How much heat is required to warm 122g of water by 23.0°C? Specific heat is 4.184 J/g° C.
Please show work:(((
heat=mass*specheat*tempchange=122g*4.18J/(gC)*23C
Well, heat is a hot topic, so let's see if we can make it a little more fun! To calculate the amount of heat required, we can use the formula:
Q = m * c * ΔT
Where Q is the heat energy, m is the mass of water, c is the specific heat, and ΔT is the change in temperature. So, let's plug in the values:
m = 122g (mass of water)
c = 4.184 J/g°C (specific heat)
ΔT = 23.0°C (change in temperature)
Now, let's calculate the heat energy:
Q = 122g * 4.184 J/g°C * 23.0°C
Q = 11,998.008 J
Ta-da!

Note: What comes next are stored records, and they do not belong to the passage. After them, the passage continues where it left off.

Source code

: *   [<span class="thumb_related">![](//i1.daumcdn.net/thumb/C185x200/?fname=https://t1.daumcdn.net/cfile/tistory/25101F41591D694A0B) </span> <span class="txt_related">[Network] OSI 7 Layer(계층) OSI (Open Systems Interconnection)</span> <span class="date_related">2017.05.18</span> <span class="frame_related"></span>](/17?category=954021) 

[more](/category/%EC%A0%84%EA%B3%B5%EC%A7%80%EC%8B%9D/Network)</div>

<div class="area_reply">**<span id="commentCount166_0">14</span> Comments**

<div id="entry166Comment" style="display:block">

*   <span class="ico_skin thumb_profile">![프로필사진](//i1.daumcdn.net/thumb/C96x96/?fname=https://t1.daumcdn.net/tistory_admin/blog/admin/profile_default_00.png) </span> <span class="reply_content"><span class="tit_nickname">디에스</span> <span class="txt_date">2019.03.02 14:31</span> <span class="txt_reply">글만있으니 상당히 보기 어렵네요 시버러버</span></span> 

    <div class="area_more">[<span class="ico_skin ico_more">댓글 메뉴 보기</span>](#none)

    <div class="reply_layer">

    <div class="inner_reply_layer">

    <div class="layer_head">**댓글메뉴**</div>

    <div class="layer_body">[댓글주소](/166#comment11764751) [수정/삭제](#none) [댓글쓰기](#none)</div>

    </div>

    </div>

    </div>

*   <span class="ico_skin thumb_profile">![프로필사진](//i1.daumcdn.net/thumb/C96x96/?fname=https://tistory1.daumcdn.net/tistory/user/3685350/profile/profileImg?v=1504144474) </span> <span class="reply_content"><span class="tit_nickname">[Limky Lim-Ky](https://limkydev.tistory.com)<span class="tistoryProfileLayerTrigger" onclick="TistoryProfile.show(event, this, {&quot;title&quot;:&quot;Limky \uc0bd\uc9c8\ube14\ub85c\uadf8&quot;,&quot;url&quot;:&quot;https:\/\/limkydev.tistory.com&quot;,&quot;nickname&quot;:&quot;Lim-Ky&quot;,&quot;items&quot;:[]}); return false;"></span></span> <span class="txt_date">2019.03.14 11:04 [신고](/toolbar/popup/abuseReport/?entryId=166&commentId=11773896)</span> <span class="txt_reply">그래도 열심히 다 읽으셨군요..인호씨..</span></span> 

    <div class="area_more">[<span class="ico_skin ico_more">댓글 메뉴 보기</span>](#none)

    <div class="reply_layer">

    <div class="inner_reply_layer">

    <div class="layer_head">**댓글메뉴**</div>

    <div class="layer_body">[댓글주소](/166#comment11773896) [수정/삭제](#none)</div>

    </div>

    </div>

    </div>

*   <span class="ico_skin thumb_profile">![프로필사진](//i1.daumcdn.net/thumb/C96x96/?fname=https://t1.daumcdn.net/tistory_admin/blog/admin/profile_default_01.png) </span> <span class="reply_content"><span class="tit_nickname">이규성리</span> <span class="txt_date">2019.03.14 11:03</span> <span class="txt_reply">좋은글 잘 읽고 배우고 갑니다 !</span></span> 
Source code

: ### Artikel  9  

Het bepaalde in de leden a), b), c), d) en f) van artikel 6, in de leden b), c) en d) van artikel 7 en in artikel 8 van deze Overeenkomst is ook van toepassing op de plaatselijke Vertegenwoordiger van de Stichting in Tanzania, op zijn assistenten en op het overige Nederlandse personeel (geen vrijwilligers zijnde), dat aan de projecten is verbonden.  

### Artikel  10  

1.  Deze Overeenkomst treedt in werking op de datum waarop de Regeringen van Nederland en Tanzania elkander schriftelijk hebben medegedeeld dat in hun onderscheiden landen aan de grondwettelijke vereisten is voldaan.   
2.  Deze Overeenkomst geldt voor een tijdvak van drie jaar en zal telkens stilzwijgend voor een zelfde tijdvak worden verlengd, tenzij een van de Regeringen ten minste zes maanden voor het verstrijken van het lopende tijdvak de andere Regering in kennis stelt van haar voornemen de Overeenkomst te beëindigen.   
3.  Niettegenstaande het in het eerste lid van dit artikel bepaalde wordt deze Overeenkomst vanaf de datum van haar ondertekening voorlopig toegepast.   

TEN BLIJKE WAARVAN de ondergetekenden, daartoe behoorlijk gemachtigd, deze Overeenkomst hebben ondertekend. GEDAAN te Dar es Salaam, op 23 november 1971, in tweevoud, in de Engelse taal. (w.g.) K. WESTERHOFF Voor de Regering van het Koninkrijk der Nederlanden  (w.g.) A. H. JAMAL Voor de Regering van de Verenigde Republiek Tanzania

The amount of heat required to warm 122g of water by 23.0°C is approximately 11,998.008 J.
To calculate the amount of heat required to warm a given mass of water, you can use the formula:
Q = m * c * ΔT
Where:
Q = heat (in joules)
m = mass of water (in grams)
c = specific heat of water (in J/g°C)
ΔT = change in temperature (in °C)
Now, let's substitute the given values into the formula:
m = 122g
c = 4.184 J/g°C
ΔT = 23.0°C
Q = 122g * 4.184 J/g°C * 23.0°C
Q = 11,470.168 joules
Therefore, the heat required to warm 122g of water by 23.0°C is approximately 11,470.168 joules.
To calculate the amount of heat required to warm the water, you can use the following formula:
Q = m * c * ΔT
Where:
Q = heat energy (in joules)
m = mass of the water (in grams)
c = specific heat capacity of water (in J/g°C)
ΔT = change in temperature (in °C)
Now let's plug in the values:
m = 122g
c = 4.184 J/g°C
ΔT = 23.0°C
Q = 122g * 4.184 J/g°C * 23.0°C
First, multiply the mass (122g) by the specific heat capacity (4.184 J/g°C):
Q = 509.168 J/°C * 23.0°C
Now, multiply this value by the change in temperature (23.0°C):
Q = 11,723.864 J or approximately 11,724 J
Therefore, approximately 11,724 joules of heat are required to warm 122g of water by 23.0°C.